Überwachungsmaßnahmen, so das Gericht, können auch dann erlaubt werden, wenn zwar noch nicht ein seiner Art nach konkretisiertes und zeitlich absehbares Geschehen erkennbar ist, jedoch das individuelle Verhalten einer Person die konkrete Wahrscheinlichkeit begründet, dass sie solche Straftaten in überschaubarer Zukunft begehen wird. Als Beispiel führten die Richter eine Person an, die aus einem terroristischen Ausbildungslager nach Deutschland einreise. Doch, und dies ist hinsichtlich der oft geäußerten Ansicht, jeder, der mit dem fundamentalistischen Islam sympathisiere oder sich zu ihm hingezogen fühle, sei automatisch verdächtig, wichtig: Die Erkenntnis über eine solche Hingezogenheit zu fundamentalistischen Religionen allein ist nicht ausreichend, um Überwachungsmaßnahmen zu rechtfertigen. Dies ist eine deutliche Absage an die vage Interpretation des Begriffes des Gefährders.

Kontakt zu Verdächtigen

Der reine Kontakt zu einem Verdächtigen reicht ferner laut Urteil nicht aus, um auch die Kontaktperson durch heimliche Maßnahmen zu überwachen. Zwar könnten Ermittlungsmaßnahmen mit geringer Eingriffstiefe durchgeführt werden, um zu erfahren, ob sich so Begründungen für Maßnahmen mit höherer Eingriffstiefe finden lassen, automatisch aber tiefgreifende Maßnahmen auch auf Kontaktpersonen auszudehnen entspreche nicht dem Grundsatz der Verhältnismäßigkeit. Es sei stets darauf zu achten, dass es eine spezifische individuelle Nähe der Betroffenen zu der aufzuklärenden Gefahr oder Straftat gibt. Es bedürfe zusätzlicher Anhaltspunkte, dass der Kontakt einen Bezug zum Ermittlungsziel aufweist und so eine nicht unerhebliche Wahrscheinlichkeit besteht, dass die Überwachungsmaßnahme der Aufklärung der Gefahr dienlich sein wird, um heimliche Maßnahmen rechtfertigen zu können. Ermittlungen, die lediglich darauf abzielen, zu erfahren, ob sich irgendwelche Gründe für eine Überwachung finden lassen, seien nicht verfassungskonform.
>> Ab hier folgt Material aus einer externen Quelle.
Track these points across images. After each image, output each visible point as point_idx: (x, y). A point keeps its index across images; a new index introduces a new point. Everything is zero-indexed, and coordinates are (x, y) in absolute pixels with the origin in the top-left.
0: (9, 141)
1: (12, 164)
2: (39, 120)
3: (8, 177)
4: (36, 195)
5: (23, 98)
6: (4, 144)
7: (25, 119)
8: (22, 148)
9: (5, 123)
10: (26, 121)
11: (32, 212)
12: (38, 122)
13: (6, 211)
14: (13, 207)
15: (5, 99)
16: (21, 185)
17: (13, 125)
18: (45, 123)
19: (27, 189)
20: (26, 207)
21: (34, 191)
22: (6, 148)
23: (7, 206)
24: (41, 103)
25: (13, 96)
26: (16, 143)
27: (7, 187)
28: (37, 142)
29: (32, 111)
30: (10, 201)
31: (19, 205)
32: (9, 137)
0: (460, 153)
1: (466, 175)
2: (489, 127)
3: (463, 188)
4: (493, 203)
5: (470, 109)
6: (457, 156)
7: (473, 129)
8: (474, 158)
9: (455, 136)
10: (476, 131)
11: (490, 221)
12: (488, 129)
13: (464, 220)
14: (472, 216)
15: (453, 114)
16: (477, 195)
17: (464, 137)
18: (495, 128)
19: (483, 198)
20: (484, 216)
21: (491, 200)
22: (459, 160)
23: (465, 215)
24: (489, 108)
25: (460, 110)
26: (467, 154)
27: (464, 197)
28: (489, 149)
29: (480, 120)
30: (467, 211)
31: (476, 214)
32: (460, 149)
Auch hier hat das Gericht noch einmal klar bestimmt, dass der Gesetzgeber dem BKA nicht einfach Kompetenzen geben darf, die eine Überwachung ins Blaue hinein ermöglichen oder jeglichen Kontakt zu Verdächtigen bereits als Grund für tiefgreifende Überwachungsmaßnahmen definieren.